上手く撮るだけが写真じゃない、誰にでも撮れる「いい写真」というものがあります。
写真は上手くないと楽しめないのかというと、そんなことはありません。
写真は誰でも、楽しめます。
写真を上手く撮るというのは、楽しみ方のひとつであって、それだけが写真ではありません。
今回は写真における「上手く撮る」じゃないほうのオプションをご紹介します。
それは言ってみれば「本質的な写真」です。
それは、写真の腕とか機材の良し悪しで撮る写真ではなく、「あなた自身」で撮る写真です。
あなたの個性を100%発揮した写真です。
あなたの個性を100%発揮した写真は、それが真実であるという意味においてアートであり、「いい写真」です。
でも、それは必ずしも世間の評価を得るわけではありません。
だから、いいのか悪いのか本人には判断がつかない場合もあるでしょう。
でもそれは「いい写真」です。
(この記事を読めば、本人にも判断がつくようになるでしょう)
いわゆる「上手い写真」を撮るには、向き不向きがあります。
上手い人もいれば下手な人もいます。
でも、今回解説する「いい写真」には、向き不向きはありません。
上手い人も下手な人も、同じように撮ることができ、楽しめる写真です。
(全文10,700字)
---目次---
1.いい写真の「いい」って何
2.写真の内容を決定づける3つの要素
3.「感じる」とは何か
4.感じたことの「意味」は変更可能
5.本当に意味のある写真の撮り方
6.世界は本当に退屈か?
7.「評価」と「本質」
8.これからの写真
おわりに
1.いい写真の「いい」って何
写真は、目の前の場面が「いい」って思えるからシャッターを切るわけですが、それはつまり、「いい」と思えなければシャッターを切れないということです。
逆に言うと「いい」と思わないのにシャッターを切ると、必然的によくない写真が出来上がります。
いい写真のためには、まず最初に「いい」と思う必要があります。
写真の生み手がそもそも「いい」と思わないのに、その写真が「いい写真」になる道理はありません。
撮る前に「いい」と思うことは、いい写真の「前提」です。
その人の個性で写真を撮る場合、まずスタートとなるのは、その個性が「いいと感じること」です。
「いいと感じたこと」が、テクニックや機材を通過して、最終的に2次元の写真に定着します。
写真は最初の「どう感じるか」が、とても重要です。
でもその割には、「感じる」については閑却されがちです。
みなさん、機材やテクニックといった、「外のこと」には熱心なのに、自分がどう感じているか、みたいな「内のこと」にはあまり関心を持ちません。
本当は写真を作るのは「自分」なわけだから、自分にもっとも関心を抱かなければおかしいはずなのに。
それはつまり、みなさん「機材が写真を撮る」「テクニックが写真を作る」と思っているわけですね。
でも、機材やテクニックがあっても、「自分」がいなければ、そもそも写真は完成しません。

▶ [データ内容]:
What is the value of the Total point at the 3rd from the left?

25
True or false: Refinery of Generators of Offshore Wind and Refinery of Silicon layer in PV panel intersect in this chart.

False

▶ [作業指示]: 「いい写真」についての文書本文を、最後の文の直後から書き継いでください。 上記の各行は参照不要です。

▶ [実行結果]:
優先順位は言うまでもありません。
機材やテクニックの「前に」自分がきます。
いい写真のためには、機材の質を上げるよりも、テクニックの質を上げるよりも、「自分」の質、「感じる」の質を上げるほうが先決です。
ですからここでは、「感じる」について知るところから入りましょう。
2.写真の内容を決定づける3つの要素
まずは、写真の内容を決定づける要素を確認して、その中で「感じる」がどのような役割を演じているのかを見ていきます。
■写真を撮る「理由」
あなたは、なぜ写真を撮りたいと思いましたか?
・単純に趣味が欲しいから。
・好きなコがやっているから。
・なんとなくおもしろそうだから。
・子どもが生まれたから。
いろんな理由があるでしょう。
その「理由」と写真の出来は直結しています、もちろん。
やむにやまれぬ衝動と、湧いてくるインスピレーションに忠実に、どんな困難をも乗り越えてなんとかかんとかゲットした1枚。
それから「ヒマだからなんとなく撮ってみた」1枚。
はたまた子どものかわいい表情を撮りたくて撮った1枚。
これらは自ずから全く違う写真になるハズです。
■持って生まれた「適性」
そしてもうひとつは、本人の適性。
つまり「才能」ですね。
ガッツと努力で一生懸命撮っても、全然パッとしない場合もあるでしょうし、「ヒマだから始めてみた」でも、すごいのが撮れちゃう場合もあるでしょう。
それはその人の「適性」が作用しているわけです。
どんなにがんばっても全然できない人もいるし、全然がんばらなくてもサクッと出来ちゃう人もいます。
それは生まれつきの「個性」であり、後からはどうしようもない要素です。
■後天的に身に付ける「学習」
さらには、「学習」。
後天的に身に付けた撮り方や経験によっても、写真の内容はもちろん左右されます。
この、
・理由
・適性
・学習
これが、写真の内容を決定づける3大要素です。
■「感じ方」のポジション
そして「感じ方」は、この中の「適性」の部類に入ります。
つまり、それは持って生まれたものであり、後からの変更は不可ということです。
「感じ方」は、「顔」みたいに物理的な個性ではないので、整形手術みたいに後からの変更は不可能です。
あるいは、脳ミソに電気ショックを与えて神経の配列を変更などすれば、感じ方を変えることはできるかもしれませんが、その必要はありません。
「感じ方」は変えられないし、変える必要もありません。
今あなたが持っている感じ方を、そのまま使えばいいのです。
3.「感じる」とは何か
そもそも、生きている上で「感じない」ということはありえません。
暑い寒い、楽しい嬉しい悲しい悔しい。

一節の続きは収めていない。